Talk Proposal Submission
If you are interested in attending this talk at PyCon JP 2017, please use the social media share buttons below. We will consider the popularity of the proposals when making our selection.
talk
Why you should do text analysis with Python (even if you don't want to)(en)
Speakers
Bhargav Srinivasa Desikan
Audience level:
Novice
Category:
Big Data
Description
The explosion in Artificial Intelligence and Machine Learning is unprecedented now - and text analysis is likely the most easily accessible and understandable part of this. And with python, it is crazy easy to do this - python has been used as a parsing langauge forever, and with the rich set of text analysis tools, it works more than just well.
Objectives
Attendees will be able to now use the rich python NLP environment to parse and understand their textual data. python is an excellent scripting language and attendees will get to know the exact tricks used to clean and analyse textual data using python.
Abstract
The explosion in Artificial Intelligence and Machine Learning is unprecedented now - and text analysis is likely the most easily accessible and understandable part of this. And with python, it is crazy easy to do this - python has been used as a parsing langauge forever, and with the rich set of Natural Language Processing and Computational Linguistic tools, it's worth doing text analysis even if you don't want to.
The purpose of this talk is to convince the python community to do text analysis - and explain both the hows and the whys. Python has traditionally been a very good parsing language, aruguably replacing perl for all text file handling tasks. Reading files, regular expressions, writring to files, crawling on the web for textual data have all been standard ways to use python - and now with the Machine Learning and AI explosion - we have a great set of tools in python to understand all the textual data we can so easily play with.

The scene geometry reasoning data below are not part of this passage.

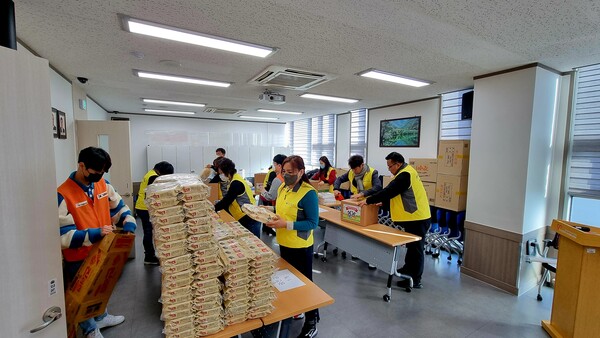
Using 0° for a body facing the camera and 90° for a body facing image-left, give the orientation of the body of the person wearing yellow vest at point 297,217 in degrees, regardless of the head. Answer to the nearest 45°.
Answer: approximately 45°

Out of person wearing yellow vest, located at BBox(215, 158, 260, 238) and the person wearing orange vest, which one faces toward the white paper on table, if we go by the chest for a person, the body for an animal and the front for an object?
the person wearing orange vest

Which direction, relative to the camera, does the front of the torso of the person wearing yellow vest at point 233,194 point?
to the viewer's left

I will be briefly talking aboubt the merits, de-merits and use-cases of the most popular text processing libraries. In particular, these will be spaCy, NLTK, gensim. I will also talk about how to use traditional Machine Learning libraries for text analysis, such as scikit-learn, Keras and TensorFlow.
Pre-processing is the one of the most important steps of Text Analysis, and I will talk more about this - after all, garbage in, garbage out!
The final part of the talk will be about where to get your data - and how to create your own textual data as well. You could analyse anything, from your own emails and whatsapp conversations to freely available British Parliament transcripts!